Toll road representatives answer questions after meeting

GREENVILLE — Tensions ran high in the Caddo Mills Office/Barn after Precinct 2 Hunt County Commissioner Jay Atkins’ regularly scheduled town hall meeting.

Atkins allowed two representatives from the Texas Turnpike Corporation, Neil Barker and Steve McCullough, to speak to the crowd of more than 150 about the controversial toll road.

The court recently passed a resolution supporting the road with a 3-1 vote, with Atkins being the dissenting vote.

“This is going to cut a huge scar through the middle of my precinct,” Atkins said during the Jan. 22 meeting, adding that nine county roads in his district will be directly affected by the road. “Most of those county roads will be dead end roads.”

Phase 1 of the project would be an approximately 24 mile privately owned and built toll road along the Northeast Texas Rural Rail Transportation District (NETEX) right-of-way between Greenville and Lavon in Collin County.

According to Barker, a lot of information being sent out about the proposed road is untrue.

“I think there has been a lot of misinformation about the project,” Barker said. “Which leads to fear.”

Barker said one of the misconceptions was that the road has been in planning for years. He denied that and described how he first came up with the idea.

“In December of 2011, I was in Sulphur Springs with family talking about the Cotton Belt right-of-way,” he said. “I thought a toll road would be useful and I don’t want my taxes to be raised to have the $2 billion to improve Interstate 30.”
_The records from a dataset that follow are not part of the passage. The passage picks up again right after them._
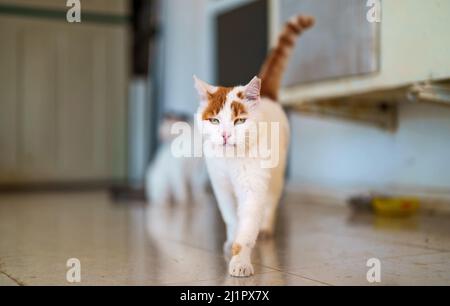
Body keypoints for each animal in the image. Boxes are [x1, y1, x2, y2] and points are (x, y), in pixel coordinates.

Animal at [195, 14, 314, 278]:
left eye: (239, 121)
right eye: (214, 120)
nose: (225, 135)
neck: (231, 161)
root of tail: (267, 95)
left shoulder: (253, 187)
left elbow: (247, 225)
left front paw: (240, 261)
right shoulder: (221, 186)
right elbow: (231, 218)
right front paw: (231, 241)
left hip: (276, 174)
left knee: (271, 202)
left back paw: (266, 228)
Barker and McCullough fielded questions and concerns from the citizens on where and when the road will be built, and if the project has any investors in it so far.
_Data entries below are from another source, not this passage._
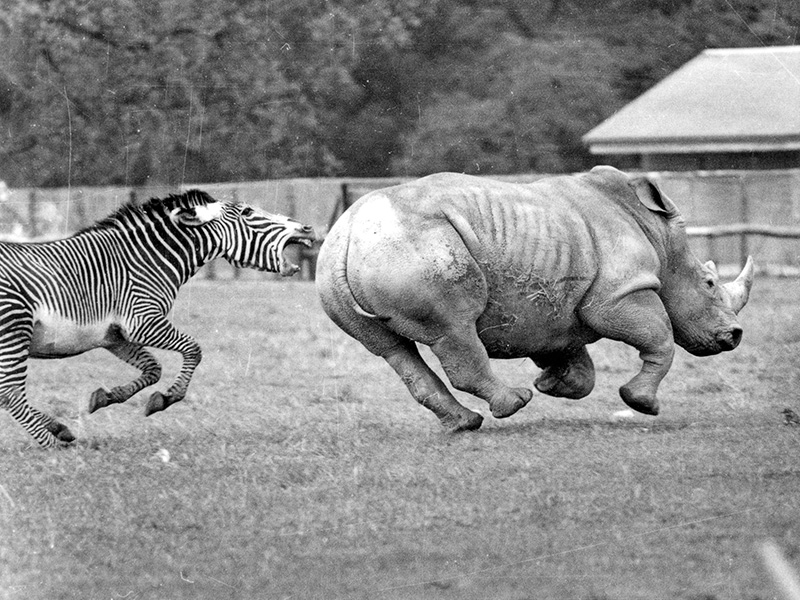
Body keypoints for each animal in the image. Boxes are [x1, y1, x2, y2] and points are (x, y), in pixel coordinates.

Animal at [0, 189, 315, 448]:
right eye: (248, 212)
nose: (308, 228)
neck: (146, 260)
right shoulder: (143, 322)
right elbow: (193, 350)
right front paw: (167, 398)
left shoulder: (115, 335)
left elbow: (153, 369)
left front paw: (109, 396)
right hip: (14, 329)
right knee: (9, 393)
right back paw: (52, 443)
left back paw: (57, 429)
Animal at [316, 166, 754, 431]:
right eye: (709, 283)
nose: (734, 336)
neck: (660, 238)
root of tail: (347, 234)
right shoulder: (619, 292)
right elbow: (661, 339)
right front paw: (642, 402)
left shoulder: (556, 310)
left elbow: (578, 366)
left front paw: (552, 382)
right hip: (418, 248)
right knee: (454, 329)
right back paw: (513, 403)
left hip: (336, 278)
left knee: (390, 348)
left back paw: (465, 424)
“There is no funding currently,” Barker said. “We don’t know where the route will go just yet.”

According to Barker, citizens will be able to know sometime in August or September where the three proposed routes for the road will be.

One citizen however, did not have a question, only a statement.
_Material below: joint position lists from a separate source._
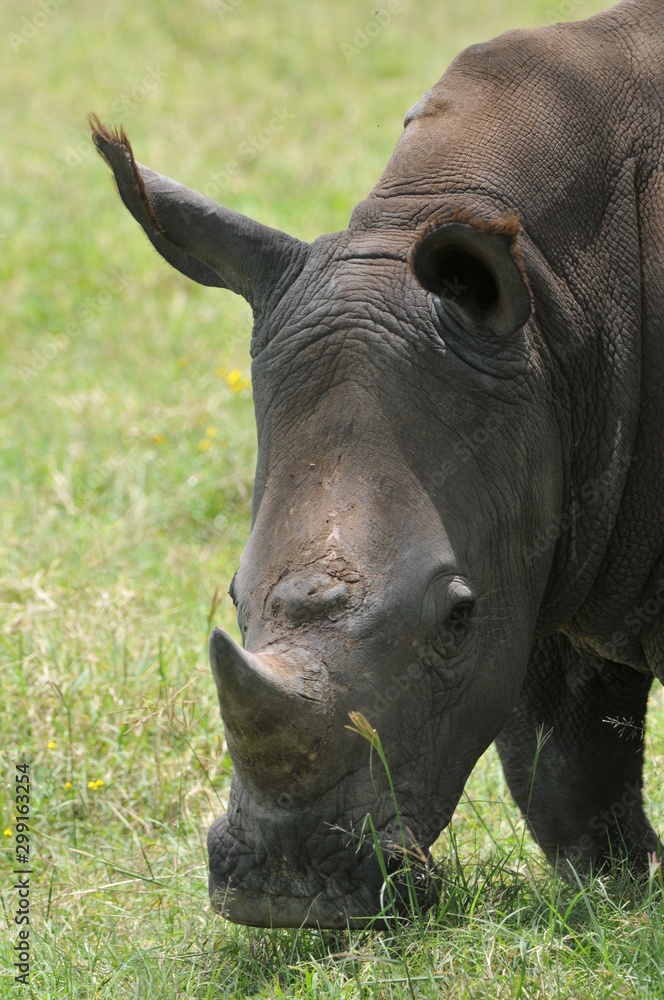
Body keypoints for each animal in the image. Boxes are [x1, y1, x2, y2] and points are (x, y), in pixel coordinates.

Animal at [92, 0, 663, 928]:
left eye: (455, 618)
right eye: (232, 599)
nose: (284, 893)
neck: (559, 309)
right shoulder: (544, 511)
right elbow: (562, 768)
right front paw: (622, 901)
“I want you to look me in the eyes,” Michael Sharpe, a Hunt County resident said. “I’m going to do everything I can to screw you up and try to get this thing trashed.”

Although Atkins did not vote for the road and has openly voiced his opposition to the road, he recognized that Hunt County is growing at an accelerated rate.

“There is little doubt that the population is going to increase tenfold over the next 20 years,” he said.